Slight temperature rise could have outsized effects
Another key finding from the report concludes that while the largest biotech and lab companies by revenue have established zero carbon goals and continue to reduce emissions, 90 percent of 91 public companies analyzed in the sector still do not have climate commitments aligned with a concept known as the “1.5 degrees Celsius world.”
That phrase derives from a theory developed by climate change scientists, according to an article in MIT News.
“To prevent worsening and potentially irreversible effects of climate change, the world’s average temperature should not exceed that of preindustrial times by more than 1.5 degrees Celsius (2.7 degrees Fahrenheit),” MIT News reported.
That range may not seem like a lot in terms of temperature, as most people would not even physically notice that type of shift on a given day. However, Kittner says there are significant ramifications associated with such temperature change for certain areas of the world, such as regions affected by extreme heat.
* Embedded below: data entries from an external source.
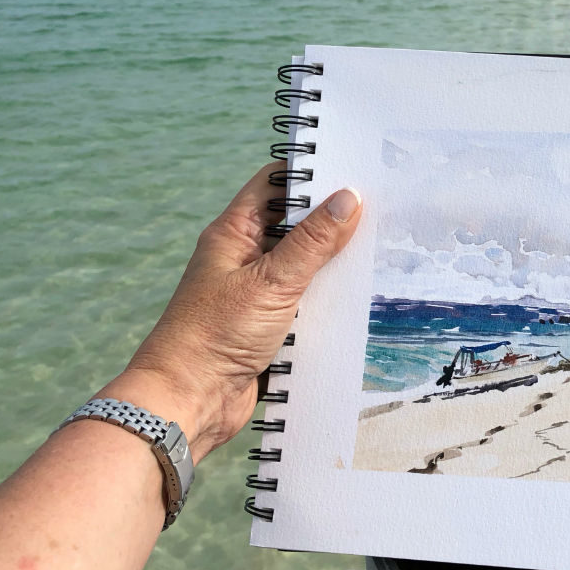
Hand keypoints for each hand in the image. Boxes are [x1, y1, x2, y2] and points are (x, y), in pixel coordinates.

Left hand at [100, 165, 361, 462]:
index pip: (274, 184)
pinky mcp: (269, 323)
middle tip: (379, 208)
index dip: (309, 173)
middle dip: (332, 217)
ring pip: (304, 263)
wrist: (189, 401)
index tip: (352, 168)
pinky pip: (306, 299)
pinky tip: (360, 294)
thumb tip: (348, 199)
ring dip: (333, 260)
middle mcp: (245, 257)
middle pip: (295, 223)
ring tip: (380, 247)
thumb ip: (312, 242)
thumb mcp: (271, 282)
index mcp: (234, 233)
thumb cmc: (214, 334)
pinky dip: (329, 295)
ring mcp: (257, 290)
“Even a few extra degrees over the long term can make a big difference in places where temperatures are already at 120 degrees Fahrenheit or more,” he adds. “That's causing a lot of risks, especially for elderly people and others.”
My Green Lab’s findings provide an opportunity for sustainability-minded lab leaders to review carbon emission activities. Across the biotech and pharma industry, carbon impact has risen and some of that increase can be attributed to Scope 3 emissions tied to a lab’s supply chain agreements. Aside from auditing internal carbon emissions, labs should also explore how supply chain partners are handling their carbon footprints.